The temporary Unemployment Insurance (UI) expansions included in the CARES Act have likely played a major role in stabilizing the economic security of previous multiple jobholders who have lost one or all of their jobs. In most states, regular UI replaced less than half of lost wages on average before the pandemic, but the CARES Act provides $600 per week in additional UI benefits. Regular UI also excludes many multiple jobholders with at least one self-employed or informal side job because it is limited to W-2 employees who meet certain work history and other requirements. The CARES Act established a Pandemic Unemployment Assistance (PUA) for certain workers who are ineligible for regular UI, including self-employed workers and others. PUA benefits are equal to one-half of state average benefits, so they vary by state and are relatively low compared to average state benefits.

Unfortunately, the $600 bonus expires at the end of July and PUA expires at the end of the year. Congress should act quickly to extend both. Additional improvements need to be made to both the structure and administration of PUA to ensure that it provides sufficient income without undue administrative burdens for multiple jobholders who have lost one or more jobs.

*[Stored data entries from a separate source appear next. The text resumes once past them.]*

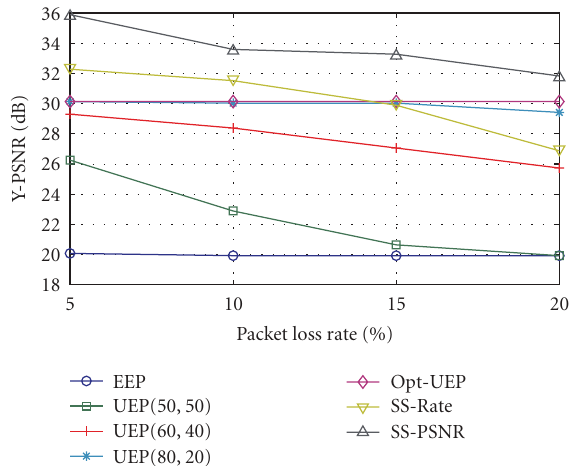
Figure 4: PSNR versus PLR at overall data rate of 1.1 Mbps for the “Paris” sequence—burst loss.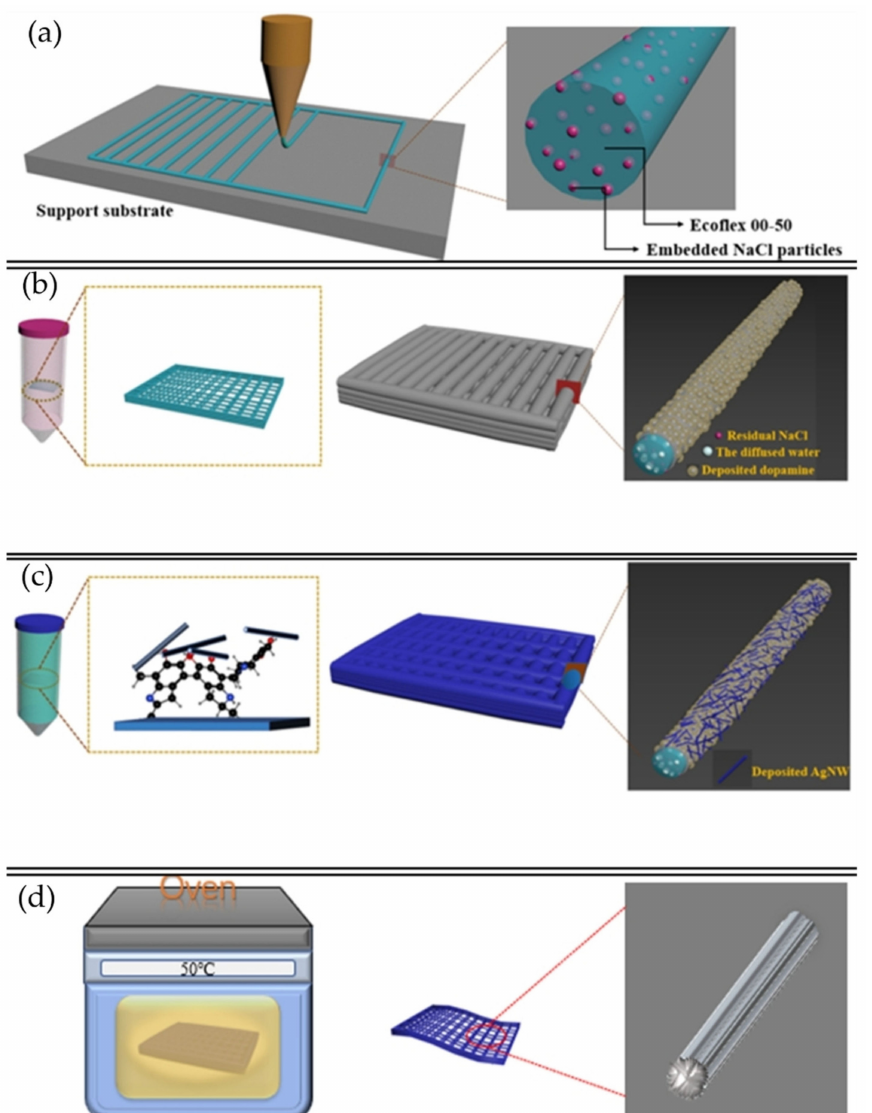
Figure 39. Schematic description of the fabrication process of stretchable elastomer sensors. ( a ) For- mation of structures by 3D printing. ( b ) Dopamine treatment via immersion in an aqueous solution. ( c ) Deposition of AgNW on the dopamine-coated sample and ( d ) formation of rough structures after remotion of residual water. Reproduced with permission from reference [153]. Copyright 2022, Elsevier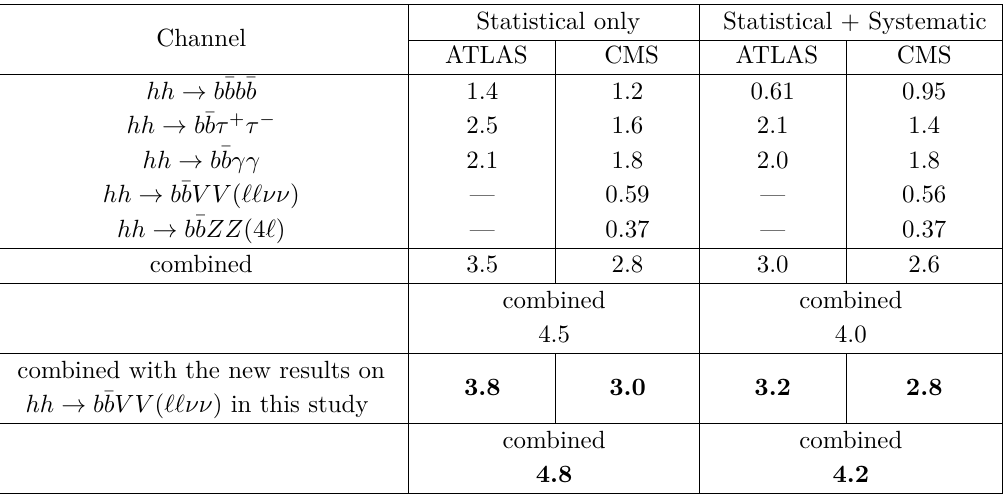
Statistical only Statistical + Systematic Channel ATLAS CMS ATLAS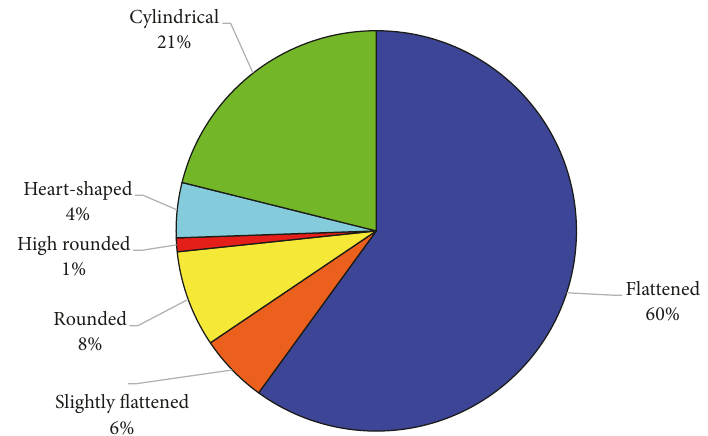
Figure 14: Distribution of ninety-one fresh-market tomato genotypes based on fruit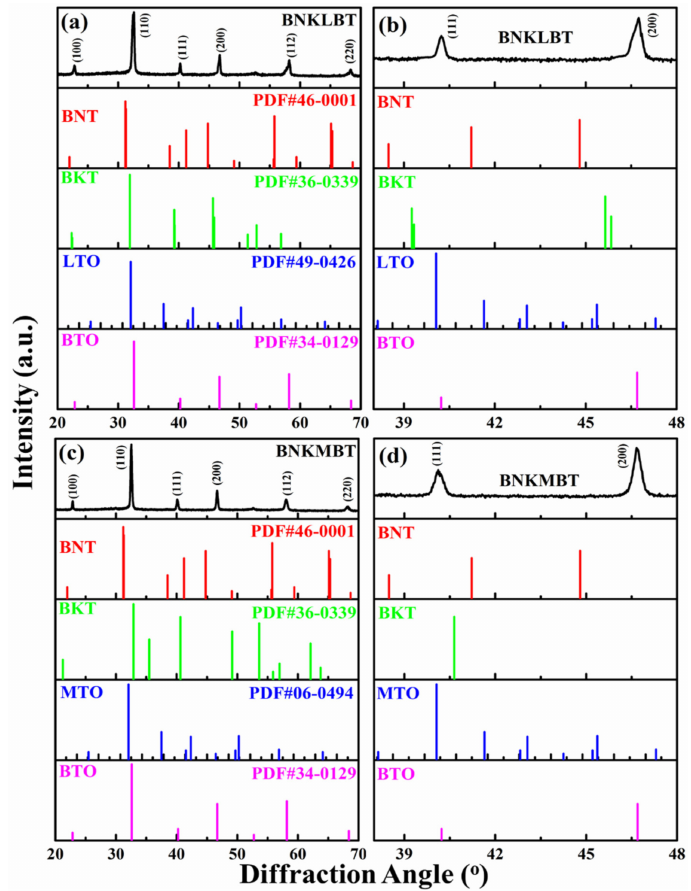
Figure 1. ( a , c ) XRD analysis comparison of high-entropy BNKLBT and BNKMBT ceramics with standard PDF card# data. ( b , d ) Amplified XRD analysis (2 θ = 38–48 ◦ ) of BNKLBT and BNKMBT ceramics, respectively, clearly showing structural distortion of the fabricated ceramics.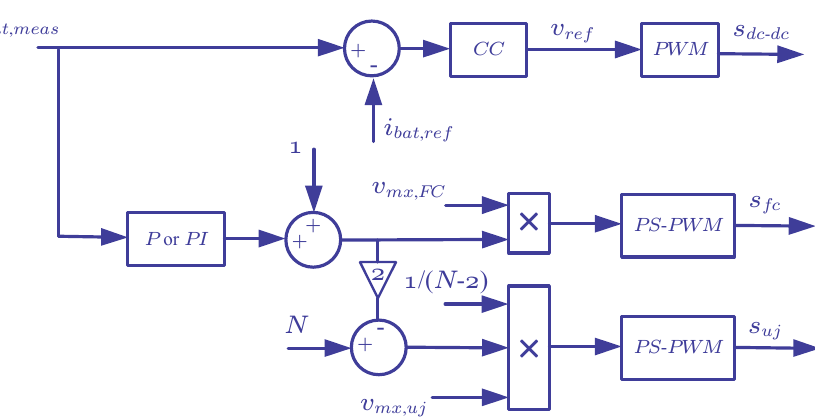
Figure 7. Energy control for the HMMC with embedded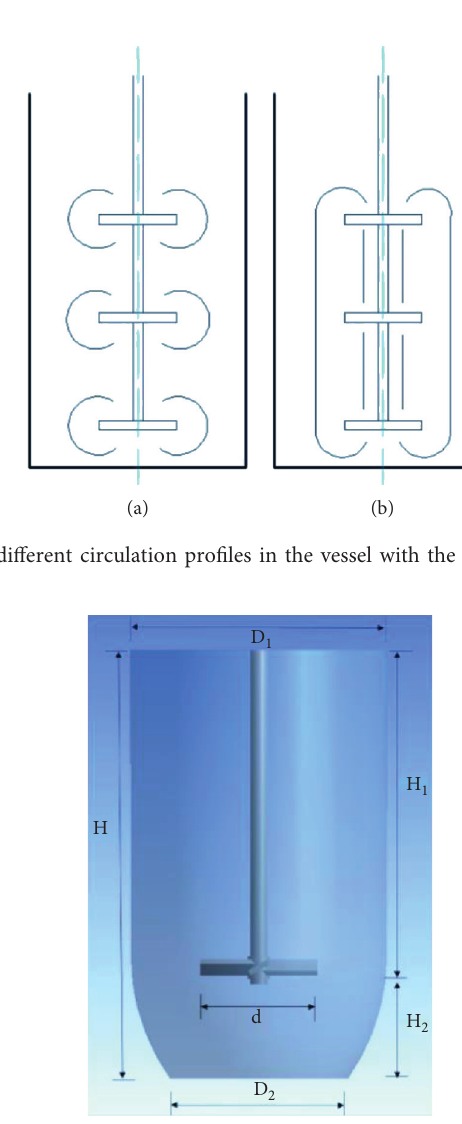
Figure 8: Stagnant region and a dead zone in multistage stirrer [12]. (a) Single-stage stirrer. (b) Two-stage stirrer. (c) The multi-stage stirrer.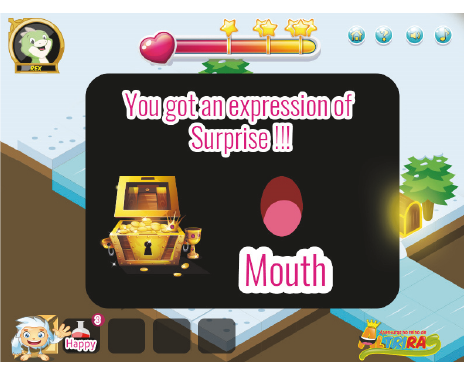
Figure 18: Selected expressions. Table 2: Average SUS score referring to the quality components of the game ALTRIRAS: nondisabled children.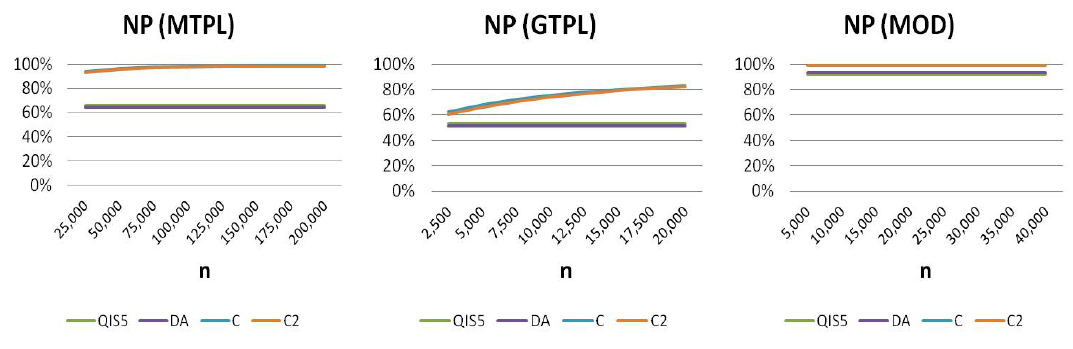
Figure 5. NP LoB according to several values of expected claims count ( n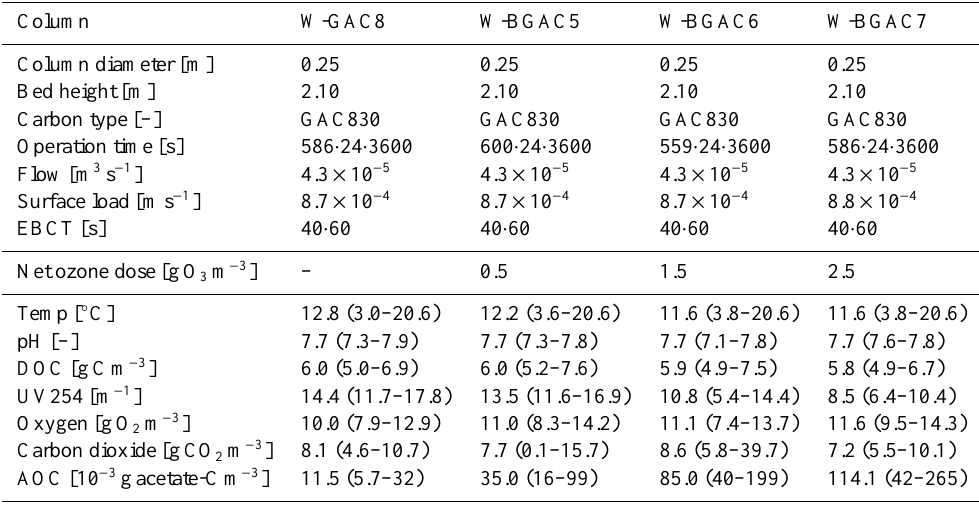
Table 1. Characteristics and influent water qualities pilot plant Weesperkarpsel.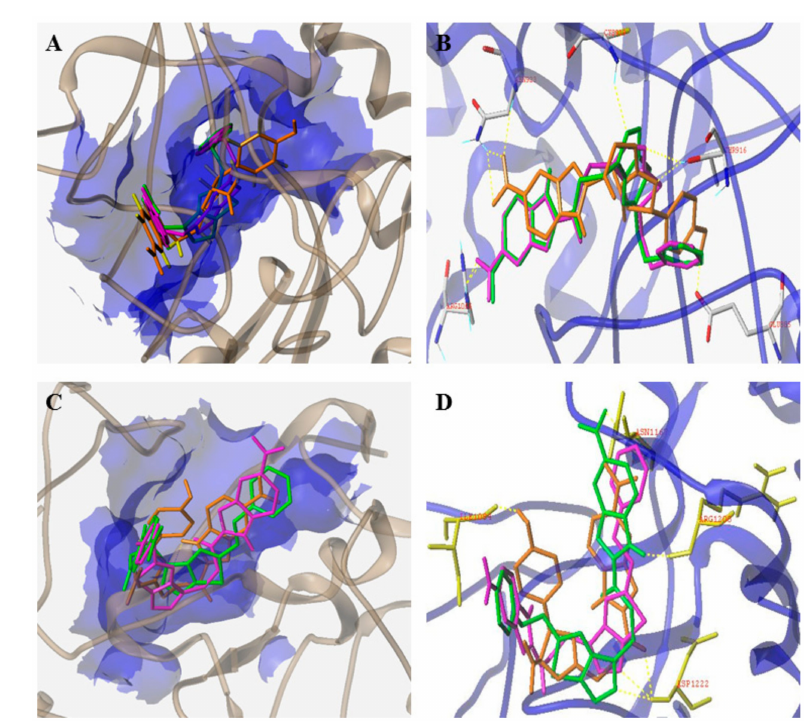
Figure 9. ( A , B ) The model of compounds 15 (magenta), 16 (green) and 17 (orange) bound to VEGFR-2 (PDB code: 2QU5); ( C , D ). The model of compounds 15 , 16 and 17 bound to c-Met (PDB code: 3CD8).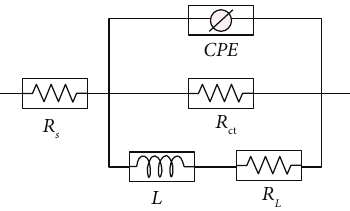
Figure 5: Equivalent circuit model proposed to match the EIS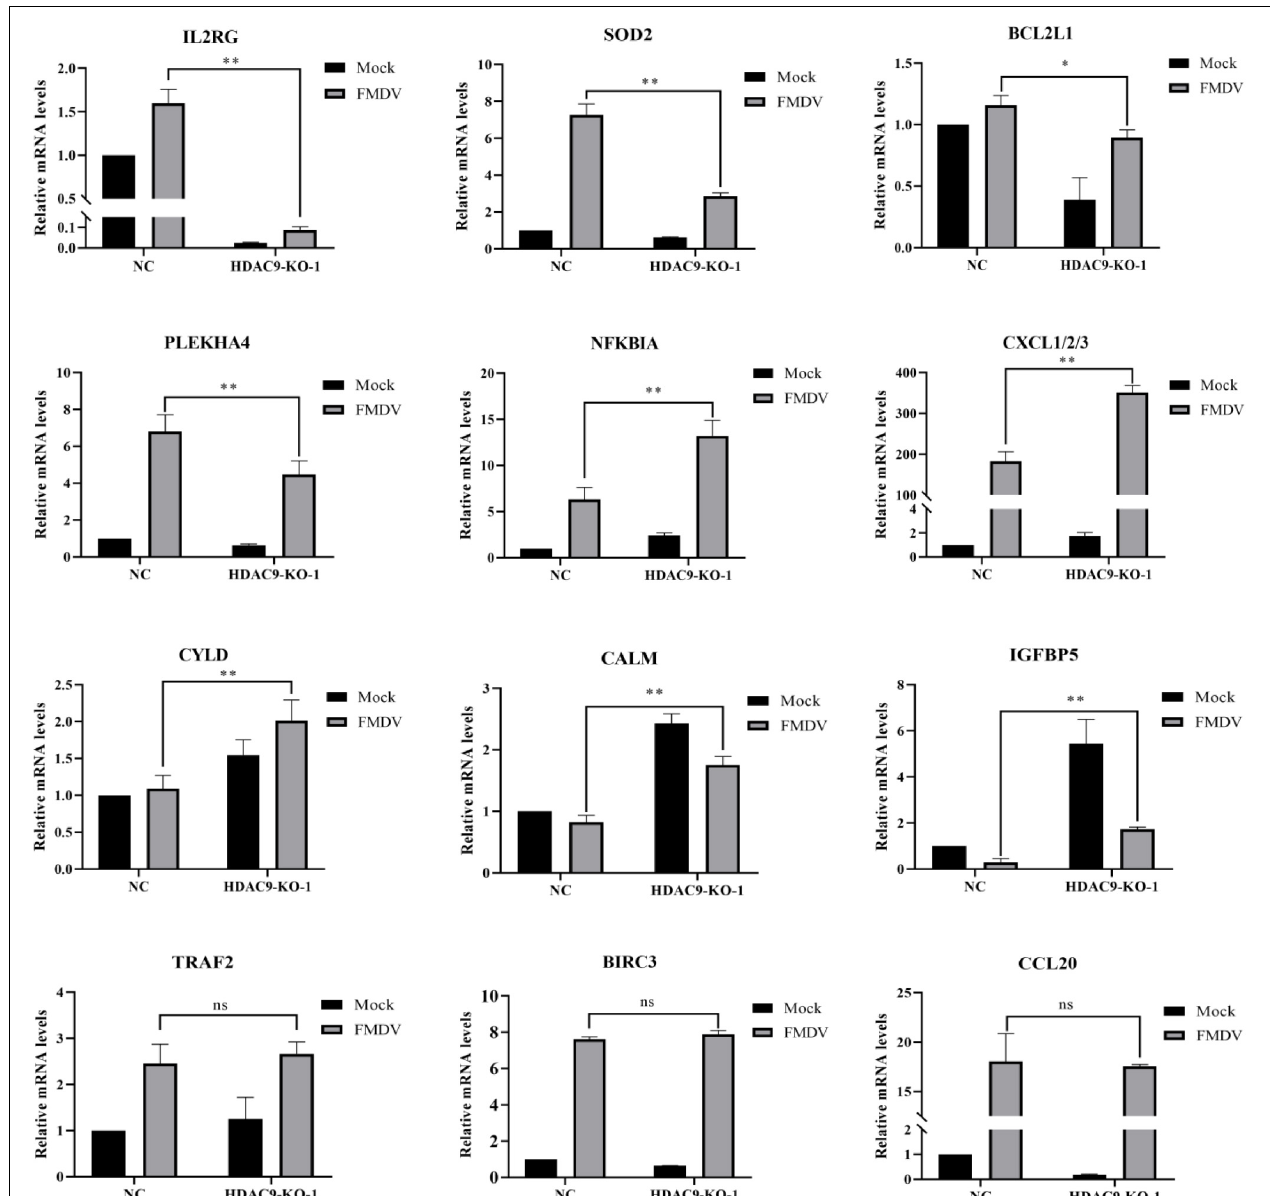
FIGURE 7 | Verification of RNA-seq data with RT-qPCR. Validation of the differentially expressed genes using the RT-qPCR assay in NC and HDAC9-KO-1 cells. Experiments were performed in triplicate and repeated three times with similar results. Data are presented as mean ± SD ( n = 3). Statistical significance was analyzed by Student’s t -test: * p < 0.05, ** p <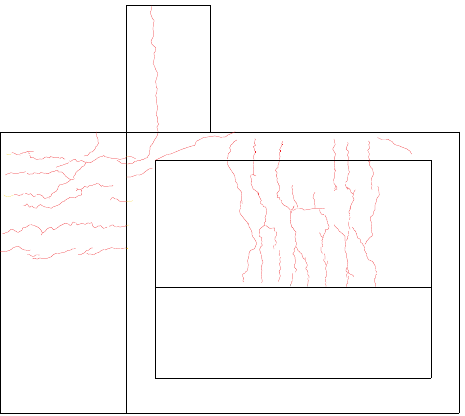
Figure 6. Crack distribution of ordinary specimen.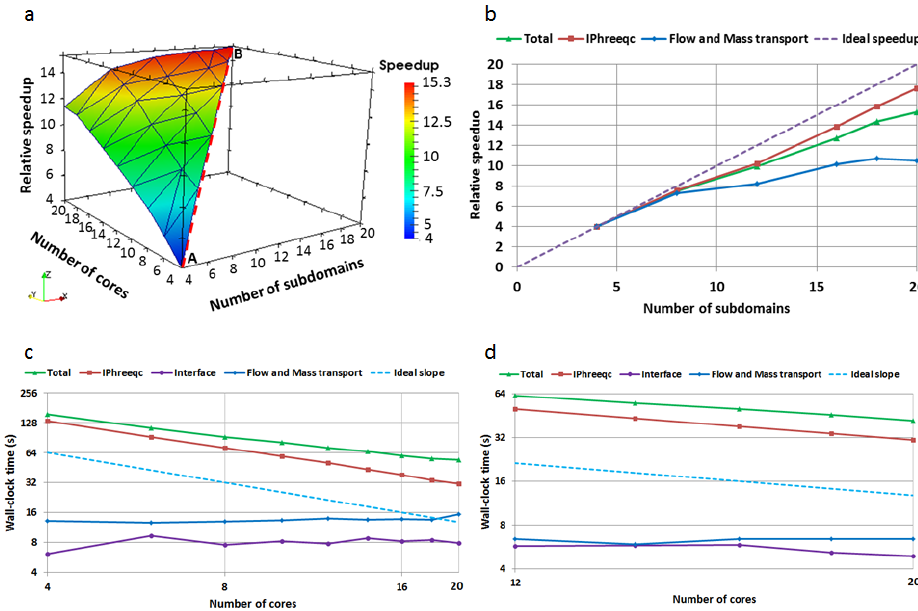
Figure 8. Performance of the proposed parallelization scheme in running isotope fractionation 2-D example on ENVINF. (a) Relationship between number of DDCs, number of compute cores and relative speedup in comparison to a simulation with four cores and four DDCs (color legend shows the value of relative speedup). (b) Breakdown of the speedup curve AB (marked as dashed line in a ) into speedup of calculation of chemical reaction, i.e., IPhreeqc and flow and mass transport. (c) Breakdown of the total time for chemical reactions, interface and flow and transport for DDC = 4. (d) Breakdown of the total time for DDC = 12.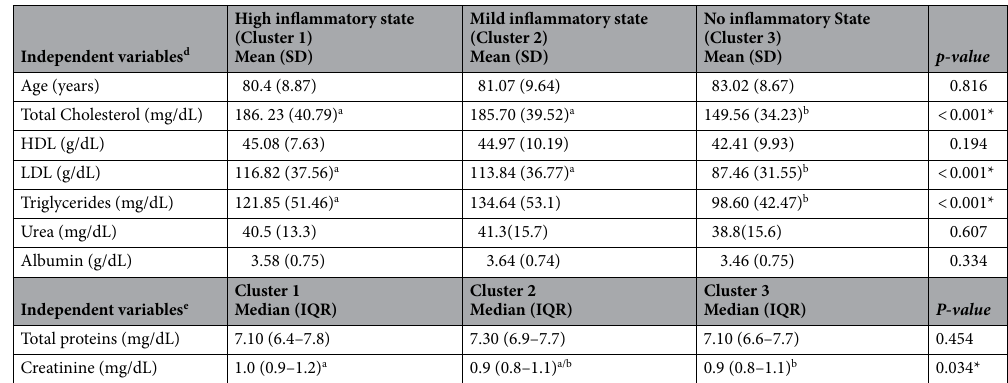
Table 2. Associations between biochemical variables and inflammatory states in institutionalized older people. * p < 0.05. a/b/c Different letters denote a statistically significant difference between the variables. d Data are presented as median and interquartile range considering nonparametric data. e Data are distributed as mean and standard deviation considering parametric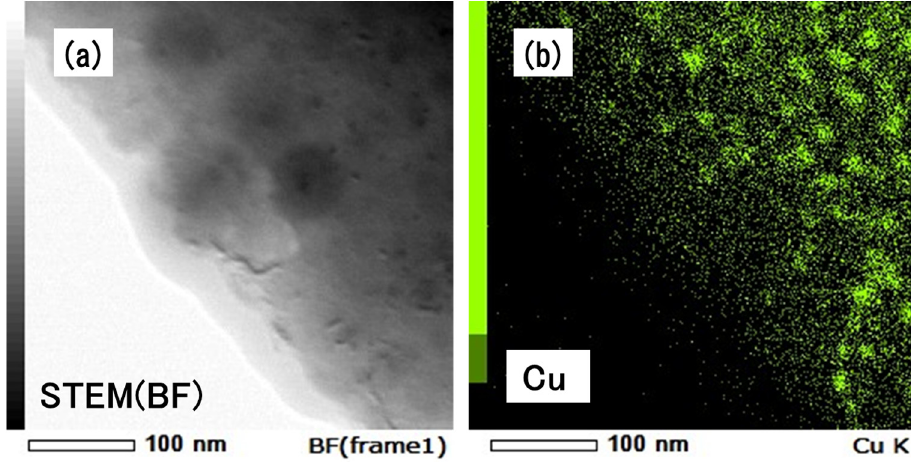
Figure 6. STEM bright-field image ( a ) and corresponding Cu atom map ( b ) for Fe-0.6wt%Cu alloy.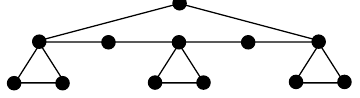
Figure 1: Graph G with e ∞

The CARES Act also includes new, temporary paid sick and family leave benefits for many employees who are unable to work due to their own illness, or because they have to care for a family member who is ill, or a child whose school is closed because of the coronavirus. The Act also provides similar benefits to self-employed people, but the mechanism for claiming them, a refundable tax credit applied to the 2020 tax return filed by the self-employed, means that these benefits are not available to self-employed people until next year.

While these and other measures in the pandemic-related legislation passed to date help millions of workers with multiple work arrangements, they remain insufficient and difficult to navigate. Policy discussions going forward should carefully consider how the current jobs crisis may affect these workers. Finally, federal statistical agencies need to improve the measurement of both employee and nonemployee multiple jobholding.

This article first appeared on CEPR.